The Soviets are not always comfortable talking about the ABM treaty. They have an unfinished 30-story radar tower at Krasnoyarsk in the south central part of the country that clearly violates a treaty rule on where such radar systems can be located. Hard-liners in Washington want to declare the radar a “material breach,” the worst of the treaty’s categories of violation, tear up the ABM treaty and get on with Star Wars testing. Even the most vocal arms-control advocates agree that the violation cannot be blinked away. But they want to keep trying to talk the Soviets into destroying the radar at the same time that they try to reach agreement on major missile reductions.

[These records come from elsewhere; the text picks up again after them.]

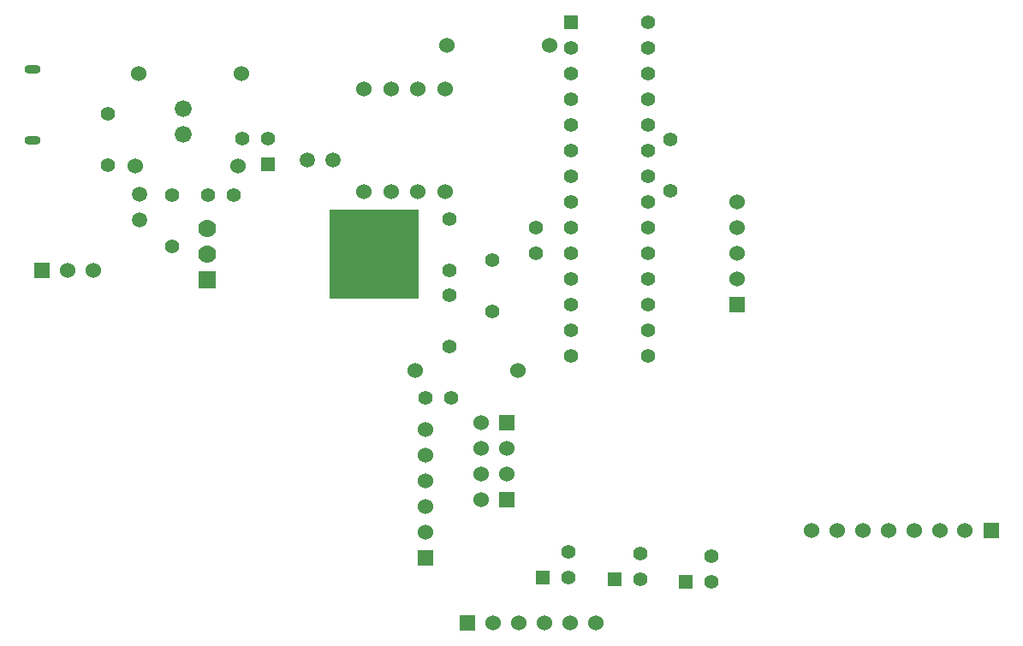
<source format=gbs>
G04 (created by PCBNEW (2013-07-07 BZR 4022)-stable) date 5/1/2015 4:39:10 PM*
%MOIN*%
G04 Gerber Fmt 3.4, Leading zero omitted, Abs format*
%FSLAX34Y34*%
G01*
G70*
G90*
G04 APERTURE LIST*
%ADD10C,0.00590551*%
%ADD11R,0.055X0.055*%
%ADD12C,0.055*%
%ADD13R,0.07X0.07*%
%ADD14C,0.07*%
%ADD15R,0.35X0.35*%
%ADD16C,0.0590551*%
%ADD17C,0.06*%
%ADD18R,0.06X0.06*%
%ADD19O,0.0629921X0.0354331*%
%ADD20C,0.066*%
%ADD21C,0.056*%
G04 APERTURE END LIST*
G54D10*
G54D11*
X25630Y-41120D03*
G54D12*
X25630Y-40120D03*
X24630Y-40120D03*
G54D13*
X23280Y-45630D03*
G54D14*
X23280Y-43630D03*
X23280Y-44630D03*
G54D15*
X29780Y-44630D03*
G54D16*
X28172Y-40968D03*
X27187Y-40968D03*
G54D17*
X32540Y-38180D03*
X32540Y-42180D03*
X30430Y-42180D03*
X30430Y-38180D03*
X29380Y-42180D03*
X29380Y-38180D03*
X35380Y-49170D03*
X31380Y-49170D03*
X31470Y-42180D03*
X31470Y-38180D03*
X20480Y-41180D03*
X24480Y-41180D03*
X20600Y-37590D03*
X24600Y-37590D03*
G54D18*
X16840Y-45270D03*
G54D17*
X17840Y-45270D03*
X18840Y-45270D03*
G54D18*
X33390Y-58990D03*
G54D17*
X34390Y-58990D03*
X35390Y-58990D03*
X36390Y-58990D03*
X37390Y-58990D03*
X38390Y-58990D03*
G54D19*
X16470Y-37422D03*
X16470Y-40177D03*
G54D20*
X22350Y-39950D03*
X22350Y-38950D03*
G54D21*
X34370Y-46860D03*
X34370Y-44860D03*
G54D12*
X37440Y-36590D03*
X37440Y-37590D03*
X37440Y-38590D03*
X37440Y-39590D03*
X37440Y-40590D03*
X37440Y-41590D03*
X37440Y-42590D03*
X37440Y-43590D03*
X37440Y-44590D03*
X37440Y-45590D03*
X37440Y-46590D03*
X37440Y-47590D03*
X37440Y-48590D03*
G54D11*
X37440Y-35590D03*
G54D12*
X40440Y-48590D03*
X40440Y-47590D03*
X40440Y-46590D03*
X40440Y-45590D03*
X40440Y-44590D03*
X40440Y-43590D03*
X40440Y-42590D03*
X40440Y-41590D03*
X40440Y-40590D03*
X40440Y-39590D03*
X40440Y-38590D03*
X40440Y-37590D03*
X40440Y-36590D03*
X40440Y-35590D03*
X32720Y-43260D03*
X32720Y-45260D03*
X32720Y-48230D03*
X32720Y-46230D03*
X21890Y-44320D03*
X21890Y-42320D03*
X19390Y-39170D03*
X19390Y-41170D03*
X36080Y-43600D03*
X36080Y-44600D03*
X24320Y-42330D03*
X23320Y-42330D03*
X31780Y-50210D03*
X32780Y-50210D03*
G54D16*
X20650Y-43280D03*
X20650Y-42280D03*
G54D18*
X31780Y-56470D03*
G54D17*
X31780Y-55470D03*
X31780Y-54470D03*
X31780Y-53470D03*
X31780Y-52470D03*
X31780Y-51470D03*
G54D18*
X43890Y-46590D03*
G54D17*
X43890Y-45590D03*
X43890Y-44590D03*
X43890Y-43590D03*
X43890Y-42590D03*
G54D18*
X53792Y-55374D03*
G54D17*
X52788Y-55374D03*
X51792Y-55374D03*
X50792Y-55374D03*
X49792Y-55374D03*
X48792Y-55374D03*
X47792Y-55374D03*
X46792Y-55374D03*
G54D18*
X34940Y-54180D03*
G54D17*
X33940Y-54180D03*
X34940Y-53180D03*
X33940Y-53180D03*
X34940Y-52180D03*
X33940Y-52180D03*
G54D18*
X34940Y-51180D03*
G54D17*
X33940Y-51180D03*
X36590Y-36480D03*
X32590Y-36480D03*
G54D11*
X39146Y-57306D03*
G54D12*
X40146Y-57306D03*
X40146Y-56306D03*
G54D11*
X36340Y-57230D03*
G54D12*
X37340Y-57230D03*
X37340Y-56230D03*
G54D11*
X41890Y-57402D03*
G54D12*
X42890Y-57402D03*
X42890Y-56402D03*
X41310Y-40160D03*
X41310Y-42160D03*
M02*

</source>
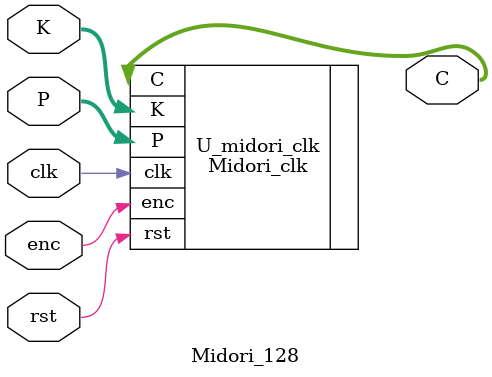
<source format=v>
module Midori_128(clk, rst, enc, K, P, C);
    input clk;
	input rst;
    localparam  round = 20; 
    localparam n = 128;

	input enc; 
    input [127:0] K; 
    input [n-1:0] P;
    output [n-1:0] C;
    Midori_clk
    U_midori_clk
    (
        .clk(clk),
        .rst(rst),
        .enc(enc), 
        .K(K), 
        .P(P), 
        .C(C)
    );
	
endmodule
</source>
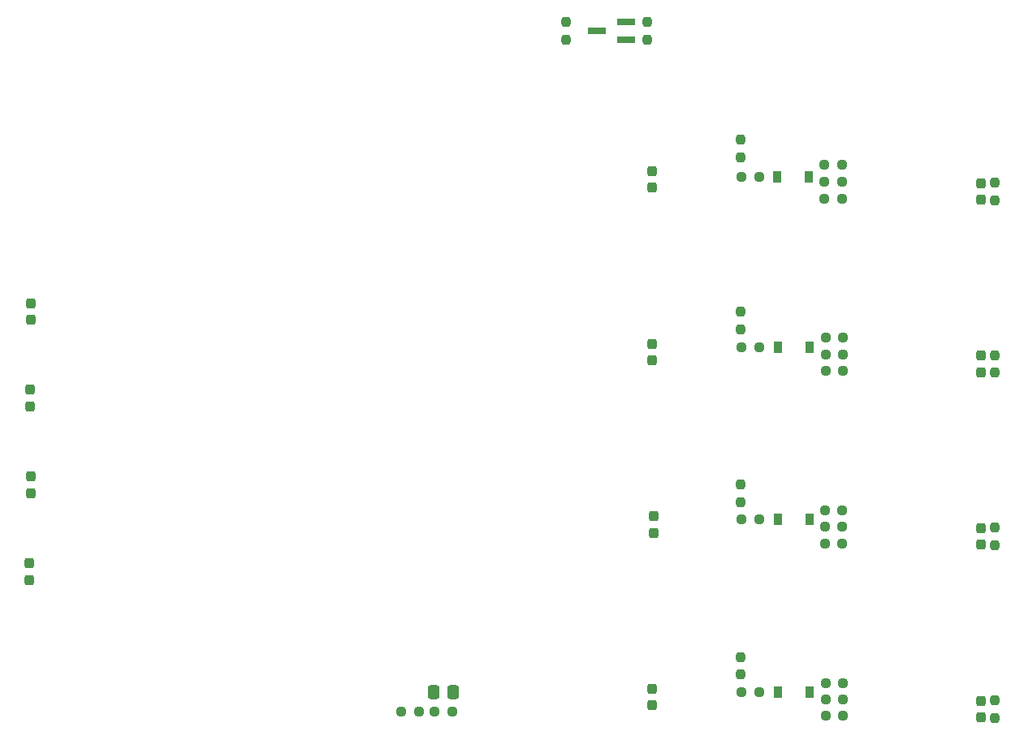
<source format=gbp>
%TF.GenerationSoftware,KiCad,Pcbnew,(6.0.11)*%
%TF.CreationDate,2023-08-03T09:01:04+09:00*%
%TF.ProjectId,power,706f7765-722e-46b6-9963-61645f706362,rev?*%
%TF.SameCoordinates,Original*%
%TF.FileFunction,Paste,Bot*%
%TF.FilePolarity,Positive*%
%FSLAX46Y46*%
G04 Gerber Fmt 4.6, Leading zero omitted, Abs format (unit mm)*
G04 Created by KiCad (PCBNEW (6.0.11)) date 2023-08-03 09:01:04*
%MOMM*%
%LPD*%
G01*
G04 APERTURE LIST*
G04 Aperture macros list*
%AMRoundRect*
0 Rectangle with rounded corners*
0 $1 Rounding radius*
0 $2 $3 $4 $5 $6 $7 $8 $9 X,Y pos of 4 corners*
0 Add a 4 corners polygon primitive as box body*
4,1,4,$2,$3,$4,$5,$6,$7,$8,$9,$2,$3,0*
0 Add four circle primitives for the rounded corners*
1,1,$1+$1,$2,$3*
1,1,$1+$1,$4,$5*
1,1,$1+$1,$6,$7*
1,1,$1+$1,$8,$9*
0 Add four rect primitives between the rounded corners*
20,1,$1+$1,$2,$3,$4,$5,0*
20,1,$1+$1,$4,$5,$6,$7,0*
20,1,$1+$1,$6,$7,$8,$9,0*
20,1,$1+$1,$8,$9,$2,$3,0*%
G04 Aperture macros list end*
%ADD10RoundRect,0.237500X0.237500X-0.300000X0.237500X0.300000X-0.237500X0.300000X-0.237500X-0.300000X0*%
%ADD11RoundRect,0.237500X-0.250000X-0.237500X0.250000X-0.237500X0.250000X0.237500X-0.250000X0.237500X0*%
%ADD12RoundRect,0.237500X0.237500X-0.250000X0.237500X0.250000X-0.237500X0.250000X-0.237500X-0.250000X0*%
%ADD13RoundRect,0.237500X0.250000X0.237500X-0.250000X0.237500X-0.250000X-0.237500X0.250000X-0.237500X0*%
%ADD14R,0.900000X1.200000*%
%ADD15RoundRect,0.237500X-0.237500X0.250000X-0.237500X-0.250000X0.237500X-0.250000X0.237500X0.250000X0*%
%ADD16R,1.900000X0.800000*%
%ADD17RoundRect,0.250000X-0.337500X-0.475000X0.337500X-0.475000X0.337500X0.475000X-0.337500X0.475000X0*%
G04 APERTURE END LIST*
D10*
%TO.C,C12*%
X102370000Y-101930000D03*
X102370000Y-100205000D03*
%TD*%
D11*
%TO.C,R2*%
X144537500Y-133750000D03*
X146362500Y-133750000D03*
%TD*%
D10*
%TO.C,C4*%
X167200000Y-97112500D03*
X167200000Y-95387500D03*
%TD*%
D12*
%TO.C,R3*%
X158250000Y-63662500D03*
X158250000Y-61837500D03*
%TD*%
D13*
%TO.C,R12*%
X187112500Y-94750000D03*
X185287500Y-94750000D03*
%TD*%
D14*
%TO.C,D4*%
X180300000Y-113750000D03*
X183600000Y-113750000D03*
%TD*%
D12*
%TO.C,R27*%
X176450000Y-111912500D03*
X176450000Y-110087500D03*
%TD*%
D13*
%TO.C,R20*%
X187112500Y-134180000D03*
X185287500Y-134180000D03*
%TD*%
D12*
%TO.C,R25*%
X176450000Y-75912500D03*
X176450000Y-74087500D03*
%TD*%
D15*
%TO.C,R4*%
X166662500Y-61837500D03*
X166662500Y-63662500D03*
%TD*%
D13*
%TO.C,R18*%
X187025000Y-114500000D03*
X185200000Y-114500000D03*
%TD*%
D16*
%TO.C,Q2*%
X164450000Y-61800000D03*
X164450000Y-63700000D03*
X161450000Y-62750000D03*
%TD*%
D14*
%TO.C,D3*%
X180300000Y-95750000D03*
X183600000Y-95750000D03*
%TD*%
D15*
%TO.C,R14*%
X202950000Y-96587500D03*
X202950000Y-98412500D03*
%TD*%
D13*
%TO.C,R10*%
X187112500Y-98250000D03*
X185287500Y-98250000D03*
%TD*%
%TO.C,R21*%
X187112500Y-132500000D03*
X185287500Y-132500000D03*
%TD*%
D10*
%TO.C,C14*%
X102220000Y-120042500D03*
X102220000Y-118317500D03*
%TD*%
D13*
%TO.C,R7*%
X187000000Y-80250000D03*
X185175000Y-80250000D03*
%TD*%
D15*
%TO.C,R23*%
X202950000Y-114587500D03*
X202950000Y-116412500D03*
%TD*%
D10*
%TO.C,C6*%
X167200000Y-133112500D03*
X167200000Y-131387500D03*
%TD*%
%TO.C,C3*%
X167200000Y-79112500D03*
X167200000Y-77387500D03*
%TD*%
D17*
%TO.C,C1*%
X144412500Y-131750000D03*
X146487500Y-131750000D03*
%TD*%
D13*
%TO.C,R11*%
X187112500Y-96500000D03*
X185287500Y-96500000D03*
%TD*%
%TO.C,R1*%
X142862500Y-133750000D03*
X141037500Y-133750000D03*
%TD*%
D10*
%TO.C,C11*%
X102440000Y-92912500D03*
X102440000Y-91187500D03*
%TD*%
D14*
%TO.C,D5*%
X180300000Y-131750000D03*
X183600000Y-131750000D03*
%TD*%
D13*
%TO.C,R19*%
X187025000Y-112750000D03*
X185200000Y-112750000D03*
%TD*%
D15*
%TO.C,R13*%
X202950000Y-78587500D03*
X202950000Y-80412500D03*
%TD*%
D12*
%TO.C,R28*%
X176450000Y-129912500D03*
X176450000Y-128087500D03*
%TD*%
D13*
%TO.C,R17*%
X187025000Y-116250000D03*
X185200000Y-116250000D03*
%TD*%
%TO.C,R22*%
X187112500Y-130850000D03*
X185287500Y-130850000D03*
%TD*%
D11*
%TO.C,R15*%
X176537500Y-113750000D03*
X178362500Y-113750000D03*
%TD*%
D14*
%TO.C,D2*%
X180250000Y-78000000D03*
X183550000Y-78000000D03*
%TD*%
D10*
%TO.C,C9*%
X201450000Y-116362500D03*
X201450000Y-114637500D03*
%TD*%
D12*
%TO.C,R26*%
X176450000Y-93887500D03*
X176450000Y-92062500D03*
%TD*%
D10*
%TO.C,C10*%
X201450000Y-134362500D03*
X201450000Y-132637500D03*
%TD*%
D11*
%TO.C,R16*%
X176537500Y-131750000D03*
X178362500Y-131750000D03*
%TD*%
%TO.C,R5*%
X176537500Y-78000000D03*
X178362500Y-78000000D03*
%TD*%
D10*
%TO.C,C7*%
X201450000Y-80362500D03*
X201450000Y-78637500D03*
%TD*%
D13*
%TO.C,R8*%
X187000000Y-78530000D03*
X185175000Y-78530000D03*
%TD*%
D11*
%TO.C,R6*%
X176537500Y-95750000D03*
X178362500Y-95750000D03*
%TD*%
D13*
%TO.C,R9*%
X187000000Y-76750000D03*
X185175000Y-76750000D03*
%TD*%
D10*
%TO.C,C8*%
X201450000Y-98362500D03*
X201450000Y-96637500D03*
%TD*%
%TO.C,C5*%
X167350000Y-115112500D03*
X167350000Y-113387500D03*
%TD*%
D15*
%TO.C,R24*%
X202950000Y-132587500D03*
X202950000Y-134412500D03*
%TD*%
D10*
%TO.C,C13*%
X102390000Y-110985000D03*
X102390000Y-109260000D03*
%TD*%
M02*

</source>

It is a serious problem, but it is not insoluble, and it also is a minor point compared with the basic political decision that led to talks in Geneva in the first place. That decision said in effect that, like any good soldier, the Pentagon had squirreled away far more weapons than it was likely ever to need, just to be on the safe side.

In the right mixture, starting with the big missiles that make both sides nervous about their possible use in a preemptive strike, superpower arsenals can be cut by far more than half and still leave enough weapons to deter aggression.

Either candidate for President may be strongly tempted along the line to drag Krasnoyarsk into the campaign, perhaps to show how tough he can be with the Soviets.

That would mean gambling with the basic political decision to start emptying the quivers in both countries of the most destructive weapons ever made by man. It would not be a smart gamble.